Nick Campion: It so often does mean mad.
Liz Greene: Well, it often does in Britain!
Nick Campion: Just now, you said that belief and skepticism were two sides of the same coin. This reminded me of a conversation I had with Alexander Ruperti at a British Astrological Association Conference around 1985. He was a student of Alice Bailey’s and was deeply philosophical and very influenced by theosophy. He started getting very critical of Jungian and psychological astrologers, saying, "Oh, they don’t know what they are playing with because they psychologize everything." I had an insight then that the theosophical astrologers who began the development of modern psychological astrology in the early 20th century had a spiritual metaphysics that was integral to their astrology, one that Ruperti accepted. But the psychological approach to astrology can, in fact, be deeply skeptical because it would argue that, if you believe in archangels and ascended masters (as a theosophical astrologer would), then such beliefs might be no more than your psychological projection.

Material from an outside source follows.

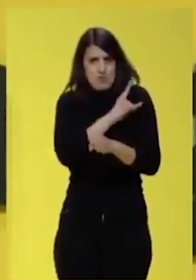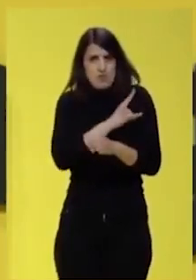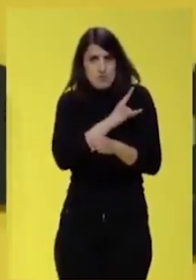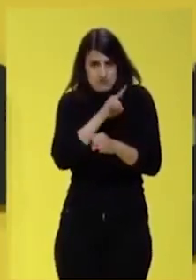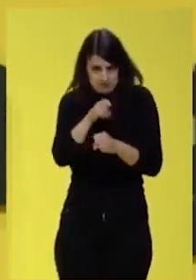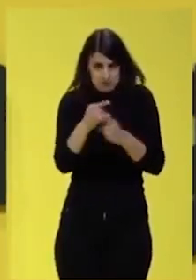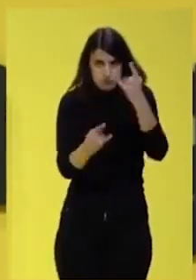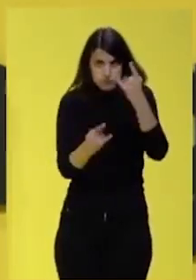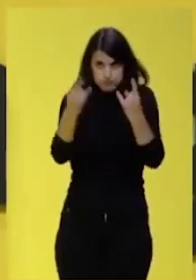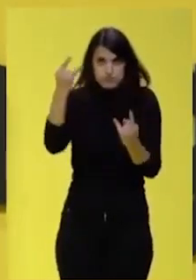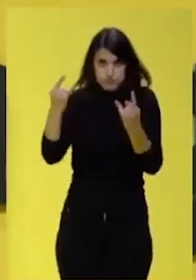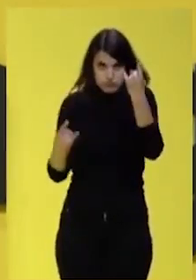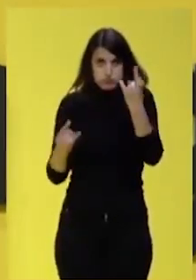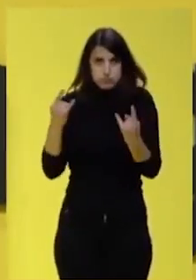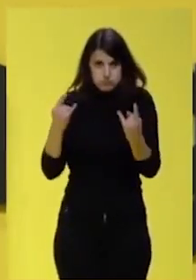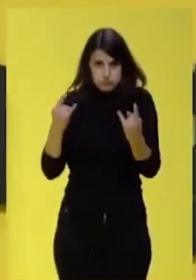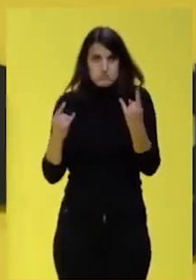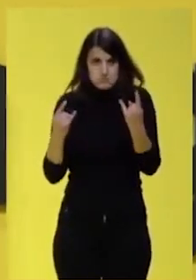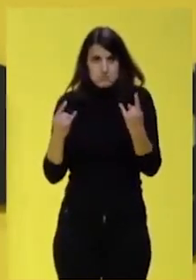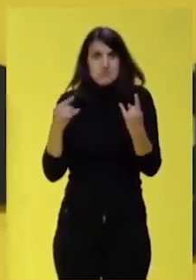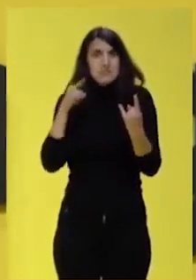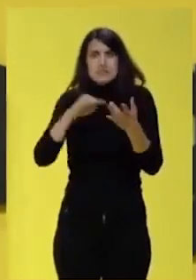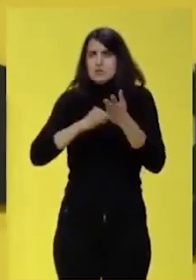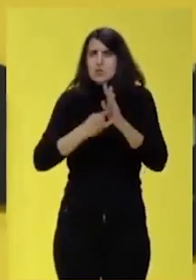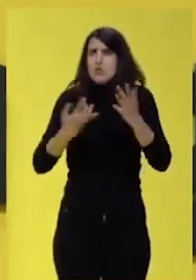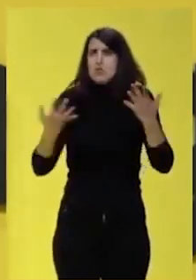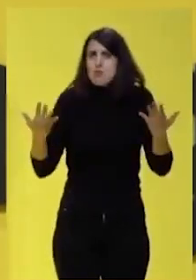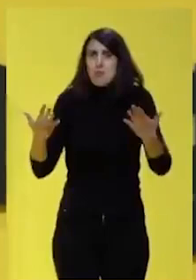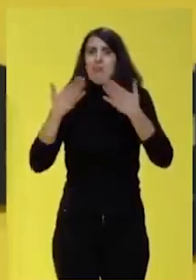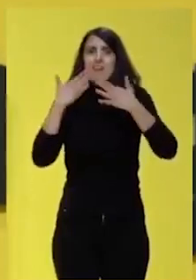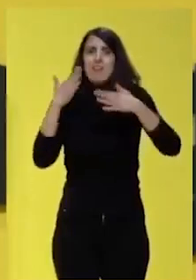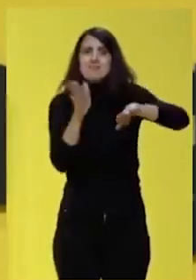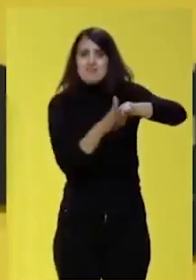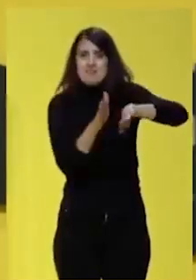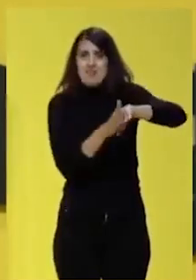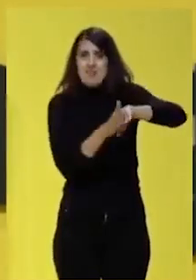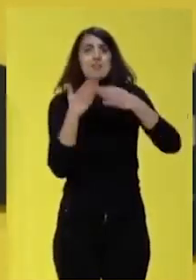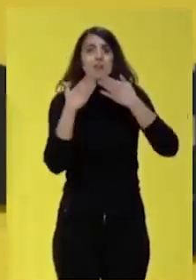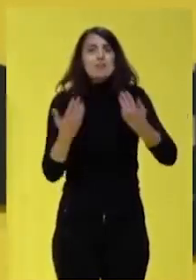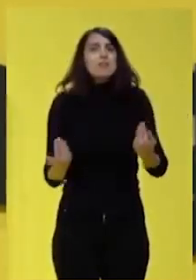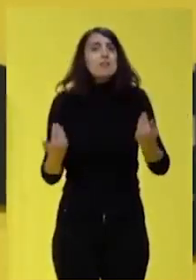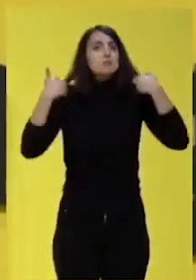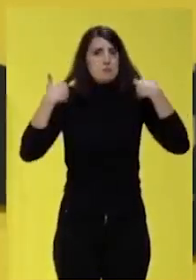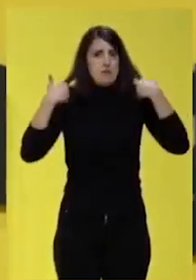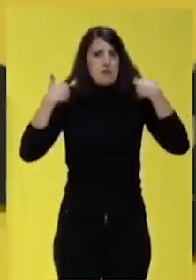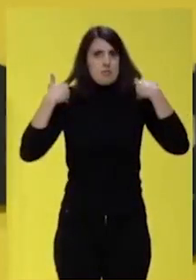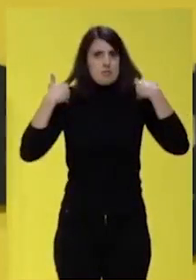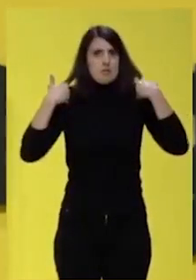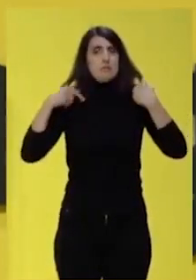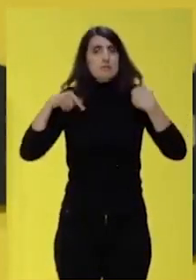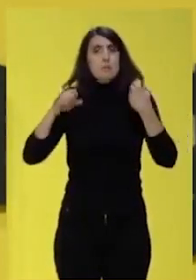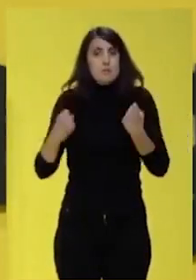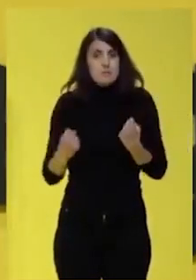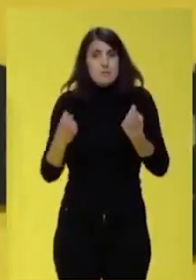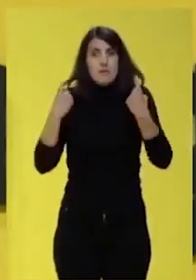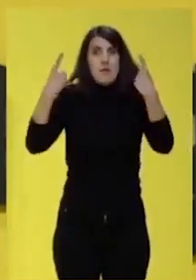está sucediendo. Y a esto solo se le pone remedio desde la izquierda y desde la responsabilidad. Por primera vez las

Liz Greene: Yes, they might be. But looking at things psychologically doesn’t mean that numinous experiences are therefore necessarily a sublimation of a pathology. Metaphysical beliefs can exist totally appropriately on their own plane. Putting a psychological perspective on astrology simply postulates that, whatever these numinous experiences are, it is human beings who report them. Whatever it is that is being reported, psychology is not in a position to assess its truth or untruth. It is just that human beings bring their own psychological processes to bear on what they are perceiving. So, if a devout Catholic has a numinous experience, they are going to say: "I saw the Virgin Mary," while an Australian aborigine is going to say: "I became one with the land," and a Hindu will experience enlightenment through Krishna. Individuals create their own lenses through which these experiences are perceived. All that psychology can say is: "Okay, something extraordinary has happened, but we don’t know whether they are angels or not." Personally, I am not in a position to say whether angels exist or not. I haven’t the foggiest idea. But I am interested in the person who comes to me saying he or she saw angels, because that immediately brings in the individual and their psychology - and it is a good idea to know what kind of person you are before you assume that everything that angel said to you is the truth. That way, at least you have some room to breathe with it and to navigate round it.